## [What to work on]
Every entry in the following data should be output exactly.

## [Study material]

#####

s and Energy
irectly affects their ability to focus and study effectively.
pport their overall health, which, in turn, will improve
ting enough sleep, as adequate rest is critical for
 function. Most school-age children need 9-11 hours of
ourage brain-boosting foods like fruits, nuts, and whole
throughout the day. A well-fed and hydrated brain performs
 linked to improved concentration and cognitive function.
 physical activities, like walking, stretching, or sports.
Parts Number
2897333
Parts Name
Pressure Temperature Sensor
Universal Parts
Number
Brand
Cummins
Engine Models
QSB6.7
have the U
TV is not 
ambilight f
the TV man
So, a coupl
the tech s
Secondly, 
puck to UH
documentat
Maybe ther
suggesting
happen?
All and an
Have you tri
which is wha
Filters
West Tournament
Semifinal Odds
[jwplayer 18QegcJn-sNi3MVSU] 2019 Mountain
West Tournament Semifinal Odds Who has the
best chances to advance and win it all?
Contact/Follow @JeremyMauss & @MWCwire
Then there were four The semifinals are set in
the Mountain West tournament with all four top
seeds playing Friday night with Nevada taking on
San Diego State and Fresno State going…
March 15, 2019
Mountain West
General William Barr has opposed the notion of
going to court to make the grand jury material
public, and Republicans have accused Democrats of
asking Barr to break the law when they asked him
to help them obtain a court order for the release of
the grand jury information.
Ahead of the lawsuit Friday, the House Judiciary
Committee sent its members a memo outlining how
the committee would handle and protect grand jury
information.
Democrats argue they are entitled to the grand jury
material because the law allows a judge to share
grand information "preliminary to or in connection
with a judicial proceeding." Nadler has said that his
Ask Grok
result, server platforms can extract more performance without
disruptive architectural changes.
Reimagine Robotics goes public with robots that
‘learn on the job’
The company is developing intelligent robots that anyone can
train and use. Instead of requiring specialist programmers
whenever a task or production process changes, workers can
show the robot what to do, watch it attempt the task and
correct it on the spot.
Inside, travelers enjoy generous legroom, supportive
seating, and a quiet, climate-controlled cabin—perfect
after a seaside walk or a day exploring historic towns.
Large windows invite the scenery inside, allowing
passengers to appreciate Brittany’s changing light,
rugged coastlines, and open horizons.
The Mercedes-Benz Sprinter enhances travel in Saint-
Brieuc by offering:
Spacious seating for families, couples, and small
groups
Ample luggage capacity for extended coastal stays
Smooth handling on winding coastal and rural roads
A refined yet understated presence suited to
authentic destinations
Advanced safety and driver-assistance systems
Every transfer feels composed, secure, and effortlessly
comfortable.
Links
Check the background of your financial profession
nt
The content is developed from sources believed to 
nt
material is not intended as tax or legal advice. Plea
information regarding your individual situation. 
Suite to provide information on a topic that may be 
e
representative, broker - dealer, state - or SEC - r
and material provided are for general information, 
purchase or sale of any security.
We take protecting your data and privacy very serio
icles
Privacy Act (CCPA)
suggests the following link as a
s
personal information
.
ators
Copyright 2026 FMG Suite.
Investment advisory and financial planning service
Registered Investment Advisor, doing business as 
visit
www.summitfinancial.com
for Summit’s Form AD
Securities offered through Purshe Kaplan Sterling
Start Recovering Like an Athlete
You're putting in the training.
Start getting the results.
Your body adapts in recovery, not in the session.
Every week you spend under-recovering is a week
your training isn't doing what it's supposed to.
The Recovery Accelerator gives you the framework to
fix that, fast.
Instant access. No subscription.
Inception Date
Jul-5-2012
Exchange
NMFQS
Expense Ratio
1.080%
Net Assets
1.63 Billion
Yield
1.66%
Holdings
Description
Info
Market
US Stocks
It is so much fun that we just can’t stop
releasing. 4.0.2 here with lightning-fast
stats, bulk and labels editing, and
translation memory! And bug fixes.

#####

## [Answer]
s and Energy
irectly affects their ability to focus and study effectively.
pport their overall health, which, in turn, will improve
ting enough sleep, as adequate rest is critical for
 function. Most school-age children need 9-11 hours of
ourage brain-boosting foods like fruits, nuts, and whole
throughout the day. A well-fed and hydrated brain performs
 linked to improved concentration and cognitive function.
 physical activities, like walking, stretching, or sports.
Parts Number
2897333
Parts Name
Pressure Temperature Sensor
Universal Parts
Number
Brand
Cummins
Engine Models
QSB6.7
have the U
TV is not 
ambilight f
the TV man
So, a coupl
the tech s
Secondly, 
puck to UH
documentat
Maybe ther
suggesting
happen?
All and an
Have you tri
which is wha
Filters
West Tournament
Semifinal Odds
[jwplayer 18QegcJn-sNi3MVSU] 2019 Mountain
West Tournament Semifinal Odds Who has the
best chances to advance and win it all?
Contact/Follow @JeremyMauss & @MWCwire
Then there were four The semifinals are set in
the Mountain West tournament with all four top
seeds playing Friday night with Nevada taking on
San Diego State and Fresno State going…
March 15, 2019
Mountain West
General William Barr has opposed the notion of
going to court to make the grand jury material
public, and Republicans have accused Democrats of
asking Barr to break the law when they asked him
to help them obtain a court order for the release of
the grand jury information.
Ahead of the lawsuit Friday, the House Judiciary
Committee sent its members a memo outlining how
the committee would handle and protect grand jury
information.
Democrats argue they are entitled to the grand jury
material because the law allows a judge to share
grand information "preliminary to or in connection
with a judicial proceeding." Nadler has said that his
Ask Grok
result, server platforms can extract more performance without
disruptive architectural changes.
Reimagine Robotics goes public with robots that
‘learn on the job’
The company is developing intelligent robots that anyone can
train and use. Instead of requiring specialist programmers
whenever a task or production process changes, workers can
show the robot what to do, watch it attempt the task and
correct it on the spot.
Inside, travelers enjoy generous legroom, supportive
seating, and a quiet, climate-controlled cabin—perfect
after a seaside walk or a day exploring historic towns.
Large windows invite the scenery inside, allowing
passengers to appreciate Brittany’s changing light,
rugged coastlines, and open horizons.
The Mercedes-Benz Sprinter enhances travel in Saint-
Brieuc by offering:
Spacious seating for families, couples, and small
groups
Ample luggage capacity for extended coastal stays
Smooth handling on winding coastal and rural roads
A refined yet understated presence suited to
authentic destinations
Advanced safety and driver-assistance systems
Every transfer feels composed, secure, and effortlessly
comfortable.
Links
Check the background of your financial profession
nt
The content is developed from sources believed to 
nt
material is not intended as tax or legal advice. Plea
information regarding your individual situation. 
Suite to provide information on a topic that may be 
e
representative, broker - dealer, state - or SEC - r
and material provided are for general information, 
purchase or sale of any security.
We take protecting your data and privacy very serio
icles
Privacy Act (CCPA)
suggests the following link as a
s
personal information
.
ators
Copyright 2026 FMG Suite.
Investment advisory and financial planning service
Registered Investment Advisor, doing business as 
visit
www.summitfinancial.com
for Summit’s Form AD
Securities offered through Purshe Kaplan Sterling
Start Recovering Like an Athlete
You're putting in the training.
Start getting the results.
Your body adapts in recovery, not in the session.
Every week you spend under-recovering is a week
your training isn't doing what it's supposed to.
The Recovery Accelerator gives you the framework to
fix that, fast.
Instant access. No subscription.
Inception Date
Jul-5-2012
Exchange
NMFQS
Expense Ratio
1.080%
Net Assets
1.63 Billion
Yield
1.66%
Holdings
Description
Info
Market
US Stocks
It is so much fun that we just can’t stop
releasing. 4.0.2 here with lightning-fast
stats, bulk and labels editing, and
translation memory! And bug fixes.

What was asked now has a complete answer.